INPUT MATERIAL section start
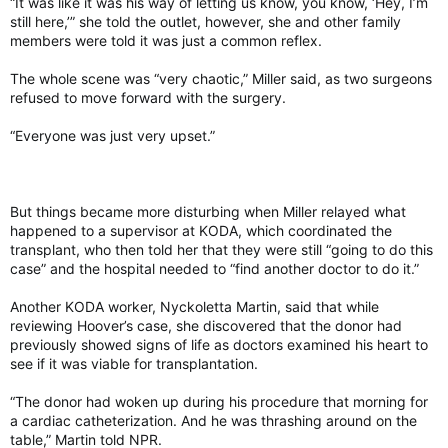
“It was like it was his way of letting us know, you know, ‘Hey, I’m
The hypothesis that infections may play a role in
still here,’” she told the outlet, however, she and other family
neurodegenerative diseases has been around, albeit more on
members were told it was just a common reflex.
the fringes, Walker said. That changed with the coronavirus
pandemic and evidence of the lasting cognitive costs of long
The whole scene was “very chaotic,” Miller said, as two surgeons
covid, which invigorated interest in the field.
refused to move forward with the surgery.
Growing evidence suggests that the link “doesn’t seem to be
“Everyone was just very upset.”
specific to any type of infection, whether it be bacterial or
viral,” said Walker, who was an author of the study.
Walker and his colleagues relied on data from the Baltimore
Longitudinal Study of Aging, one of the longest-running
But things became more disturbing when Miller relayed what
studies of human aging in the United States. They also
happened to a supervisor at KODA, which coordinated the
tracked how brain volume changed in 982 cognitively normal
transplant, who then told her that they were still “going to do this
adults, with or without a history of infection, by taking
case” and the hospital needed to “find another doctor to do it.”
repeated neuroimaging, starting in 2009. About 43 percent of
participants had no history of infections.
Another KODA worker, Nyckoletta Martin, said that while
reviewing Hoover’s case, she discovered that the donor had
previously showed signs of life as doctors examined his heart to
Out of the 15 types of infections investigated, six – including
see if it was viable for transplantation.
flu, herpes, respiratory tract infections and skin infections –
were associated with accelerated loss of brain volume. Brain
“The donor had woken up during his procedure that morning for
atrophy was particularly pronounced in the temporal lobe, an
a cardiac catheterization. And he was thrashing around on the
area containing the hippocampus, which is important for
table,” Martin told NPR.
memory and implicated in Alzheimer’s disease.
INPUT MATERIAL section end
Give back each line above exactly, with pictures dropped.

“It was like it was his way of letting us know, you know, ‘Hey, I’m
The hypothesis that infections may play a role in
still here,’” she told the outlet, however, she and other family
neurodegenerative diseases has been around, albeit more on
members were told it was just a common reflex.
the fringes, Walker said. That changed with the coronavirus
pandemic and evidence of the lasting cognitive costs of long
The whole scene was “very chaotic,” Miller said, as two surgeons
covid, which invigorated interest in the field.
refused to move forward with the surgery.
Growing evidence suggests that the link “doesn’t seem to be
“Everyone was just very upset.”
specific to any type of infection, whether it be bacterial or
viral,” said Walker, who was an author of the study.
Walker and his colleagues relied on data from the Baltimore
Longitudinal Study of Aging, one of the longest-running
But things became more disturbing when Miller relayed what
studies of human aging in the United States. They also
happened to a supervisor at KODA, which coordinated the
tracked how brain volume changed in 982 cognitively normal
transplant, who then told her that they were still “going to do this
adults, with or without a history of infection, by taking
case” and the hospital needed to “find another doctor to do it.”
repeated neuroimaging, starting in 2009. About 43 percent of
participants had no history of infections.
Another KODA worker, Nyckoletta Martin, said that while
reviewing Hoover’s case, she discovered that the donor had
previously showed signs of life as doctors examined his heart to
Out of the 15 types of infections investigated, six – including
see if it was viable for transplantation.
flu, herpes, respiratory tract infections and skin infections –
were associated with accelerated loss of brain volume. Brain
“The donor had woken up during his procedure that morning for
atrophy was particularly pronounced in the temporal lobe, an
a cardiac catheterization. And he was thrashing around on the
area containing the hippocampus, which is important for
table,” Martin told NPR.
memory and implicated in Alzheimer’s disease.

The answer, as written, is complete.